Update: Do not calibrate your external monitor with a Mac. See here.

In a previous post, I noted that my iMac prevented me from installing calibration software downloaded from the Asus website. I sent a message off to Asus technical support, but they’re pretty shiite. Apple support is better by miles. I since learned that the X-Rite i1Profiler is supposed to yield results superior to that of Asus’ proprietary software anyway. Another issue, not mentioned by any reviewers I’m aware of, is that the i1 Display Pro included with the PA32UCX-K is not an HDR calibrator. For that, you’ll need an i1 Display Pro Plus, which runs $299.00 in the States, and which, to the best of my knowledge, is unavailable in Vietnam. And while the PA32UCX comes with one Thunderbolt 3 cable, which is connected to my Blackmagic UltraStudio 4K Mini, I’d recommend picking up an extra 1.5 meter cable for other tasks, like browsing the Web. That out of the way, here’s my current calibration workflow, with the caveat that I’m still a novice at this sort of thing and for sure I’ve gotten a few things backwards! Be sure to let the monitor warm up for thirty minutes to an hour before calibration.

1. In System Preferences > Energy Saver, choose settings to prevent the display from turning off while performing calibration. It’s also advisable to turn off screensaver.

2. In System Preferences > Display, make sure PA32UCX is selected.

3. If not, go into System Preferences > Display > Color and select PA32UCX.

4. In the OSD, check Thunderbolt.

5. Every mode in the OSD allows calibration except for sRGB.

6. Set brightness.

7. No need to go higher than 80 for contrast!

8. Set color temperature to 6500K.

9. Black Level 50.

10. Gamma 2.2.

11. Click on Display Profiling from the Home screen.

12. Click on PA32UCX, choose White LED, D65, Gamma 2.2. I’ve selected native luminance because I find 120 nits too dim.

13. On the next screen, leave default settings as shown.

14. Choosing the large patch size on the following screen will take more time but hopefully be more accurate!

15. Leave ADC unchecked and proceed with measurement.

16. With the i1 Display Pro connected to a USB port of the monitor, place the calibrator on the screen as shown.

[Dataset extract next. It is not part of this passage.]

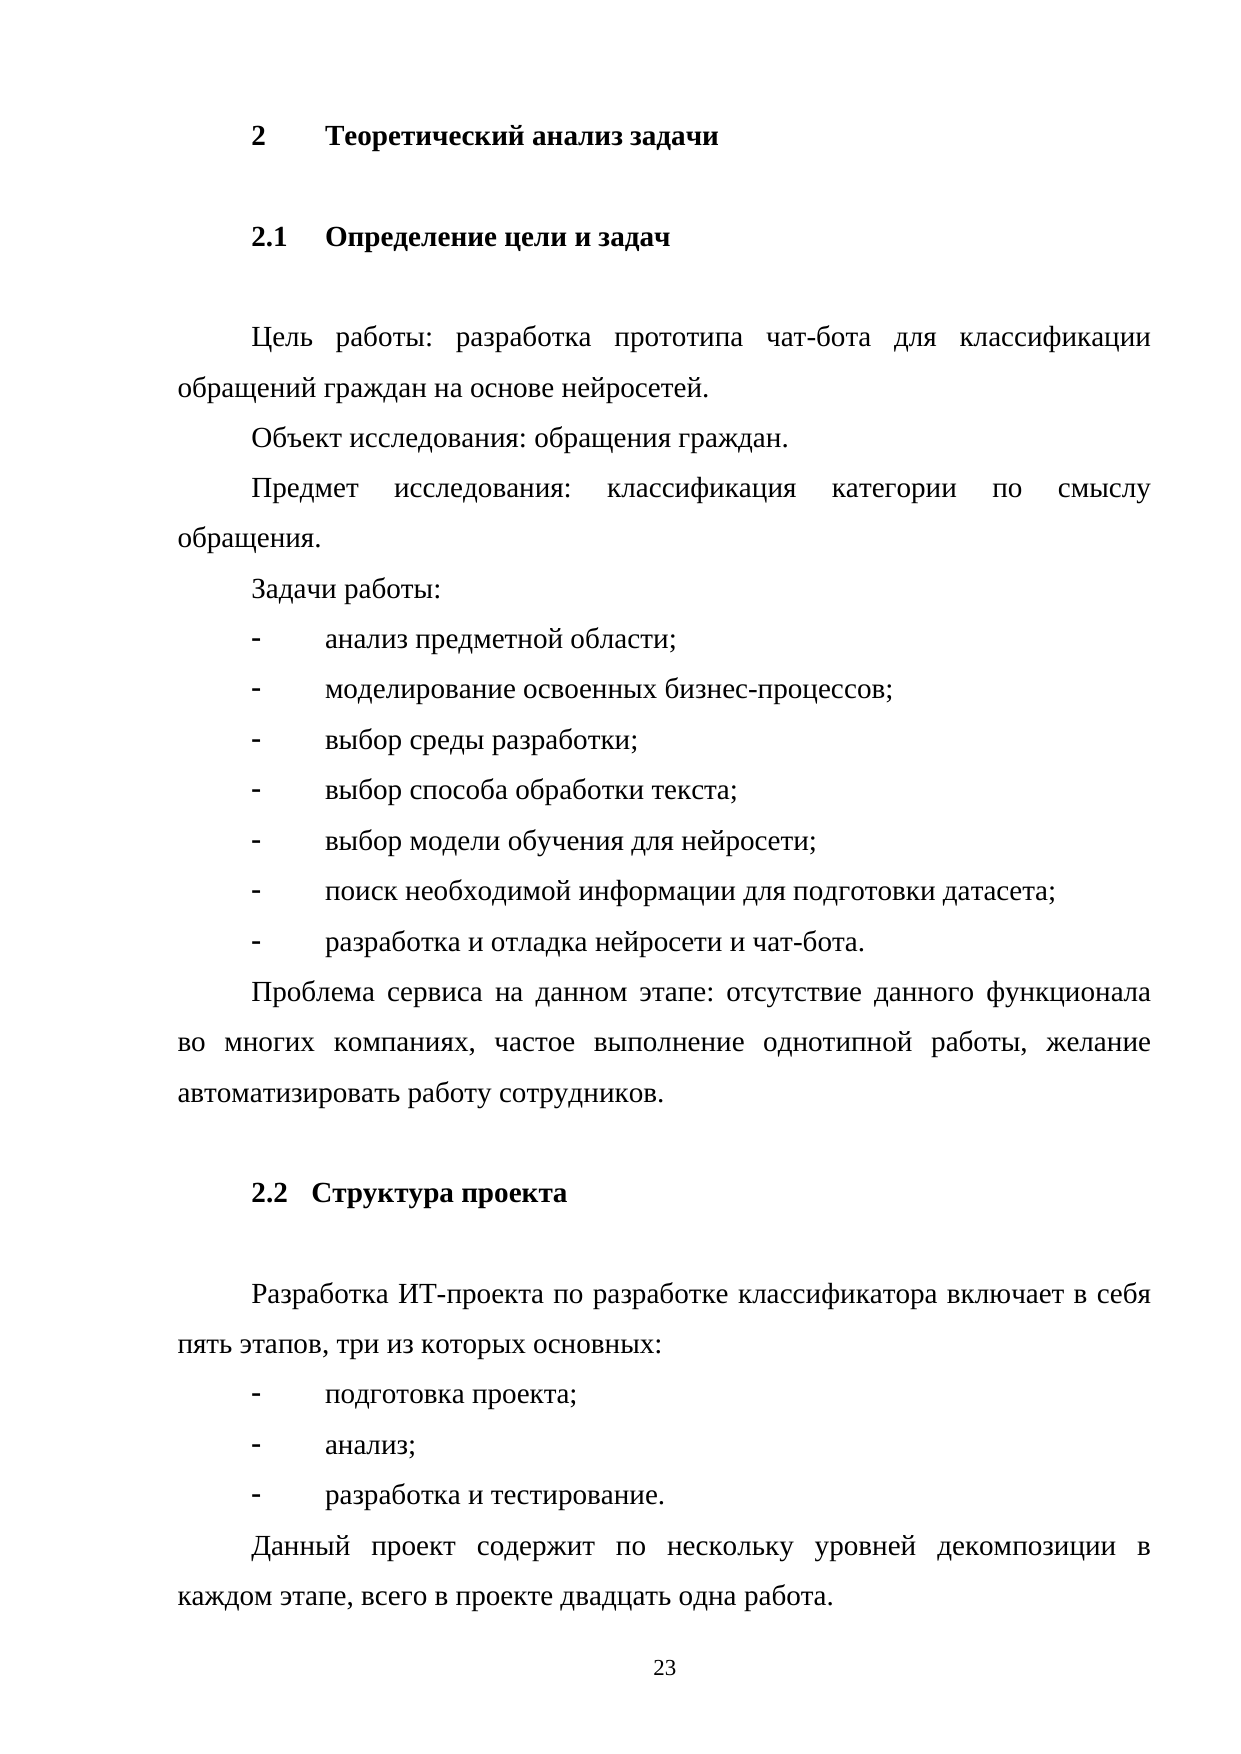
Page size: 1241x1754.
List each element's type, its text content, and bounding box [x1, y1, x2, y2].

17. When finished, remove the calibrator and set it on the desk near the monitor.

18. Save settings.

19. Save the profile.

20. Return to the Home screen and click on Quality.

21. Select PA32UCX.

22. Begin measurement.

The report isn’t quite as good as I expected, probably because I didn’t let the monitor warm up long enough.
Screen Shot 2019-12-22 at 12.47.48 AM
My iMac fared much better, but I was using it for several hours before running calibration.